Sunday, September 28, 2008

South Vietnam

Our alleyway in Ho Chi Minh City

Painted Boat

Young Rower

Lotus

After a long day of wandering around the city of motos fearing for my life every time we crossed the street and of course celebrating every success afterwards I am relieved to be back at home base for our third and last night at Giang Son Hotel (pronounced zee-ang sun). After reading Julia's blog I decided it was about time I started documenting my own perspective, and what better way then to plop it here on the world wide web and see what becomes of it!

Language has been an incredible barrier but the kindness of the Vietnamese people and their eagerness to help has been an invaluable aide in our attempts to travel the public transport in order to get out of Ho Chi Minh City. We arrived after dark two nights ago and found a perfect little alleyway full of potted plants, caged birds, lanterns, and small hotels powered by tangled messes of electrical wiring that must continue to function if only by the grace of god despite the torrential downpours of the rainy season.

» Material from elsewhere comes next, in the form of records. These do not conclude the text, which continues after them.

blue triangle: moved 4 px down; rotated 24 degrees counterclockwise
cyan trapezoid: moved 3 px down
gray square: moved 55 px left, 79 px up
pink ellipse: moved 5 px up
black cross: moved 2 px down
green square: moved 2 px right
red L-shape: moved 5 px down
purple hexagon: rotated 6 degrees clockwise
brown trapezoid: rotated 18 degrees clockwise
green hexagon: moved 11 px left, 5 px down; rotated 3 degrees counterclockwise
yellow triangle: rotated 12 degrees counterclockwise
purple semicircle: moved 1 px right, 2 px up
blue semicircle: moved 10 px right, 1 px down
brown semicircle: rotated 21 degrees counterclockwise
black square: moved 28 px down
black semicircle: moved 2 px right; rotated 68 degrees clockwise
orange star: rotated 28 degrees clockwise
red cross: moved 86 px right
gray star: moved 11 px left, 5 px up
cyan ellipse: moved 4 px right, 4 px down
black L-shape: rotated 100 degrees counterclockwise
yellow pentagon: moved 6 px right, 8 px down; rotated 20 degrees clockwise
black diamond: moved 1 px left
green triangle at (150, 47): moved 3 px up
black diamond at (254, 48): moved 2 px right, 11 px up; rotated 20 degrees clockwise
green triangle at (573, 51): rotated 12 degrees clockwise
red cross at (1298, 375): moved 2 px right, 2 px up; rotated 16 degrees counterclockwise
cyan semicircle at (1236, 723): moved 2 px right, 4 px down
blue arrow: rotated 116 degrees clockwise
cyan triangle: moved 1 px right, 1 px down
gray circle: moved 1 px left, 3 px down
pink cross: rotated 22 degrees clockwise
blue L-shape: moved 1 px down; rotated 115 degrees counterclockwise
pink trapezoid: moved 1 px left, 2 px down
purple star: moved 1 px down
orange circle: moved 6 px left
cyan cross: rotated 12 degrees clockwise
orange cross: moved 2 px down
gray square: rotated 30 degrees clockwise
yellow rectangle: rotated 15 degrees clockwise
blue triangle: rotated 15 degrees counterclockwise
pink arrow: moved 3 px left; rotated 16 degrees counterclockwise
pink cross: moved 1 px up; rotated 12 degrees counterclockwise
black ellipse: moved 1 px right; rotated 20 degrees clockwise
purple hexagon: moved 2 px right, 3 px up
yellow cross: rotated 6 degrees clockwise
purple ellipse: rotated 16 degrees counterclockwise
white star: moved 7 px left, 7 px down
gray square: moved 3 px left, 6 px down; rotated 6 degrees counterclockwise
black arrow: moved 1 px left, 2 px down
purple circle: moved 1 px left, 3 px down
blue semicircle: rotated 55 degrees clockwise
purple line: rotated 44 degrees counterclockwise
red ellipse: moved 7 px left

Yesterday we were invited by two women from Israel to join a day trip to the Mekong Delta, and eager to explore with a bit of guidance accepted and found ourselves herded here and there into tour buses, river boats, and carriage rides to introduce us to a variety of locations from which we could purchase snake whiskey, handmade coconut candies, and other indigenous handicrafts. We watched natives draw nets from wooden ships and fish from their floating houses. We dined on what was very much like the plastic wrapped Ramen noodles we used to subject ourselves to in college and drank the most rich and flavorful coffee I have ever tasted. The experience overall was very enriching despite the very gimmicky aspects of the tour and the strictly scheduled stops.

Julia and I are anxious to leave the city have spent much time making arrangements and practicing language in order to travel along more of our own schedule. We walked the city all day taking the opportunity to visit the Museum of the American War (what we call The Vietnam War in the states). The devastation the museum displayed is overwhelming. Horrifying chemical weapons used by the United States against civilian peoples and their lands is still visible today in surviving victims and their children. How anyone could justify these actions is incomprehensible.

Tomorrow will be a new day. Traveling with the people and finding our way inland to Cat Tien National Park.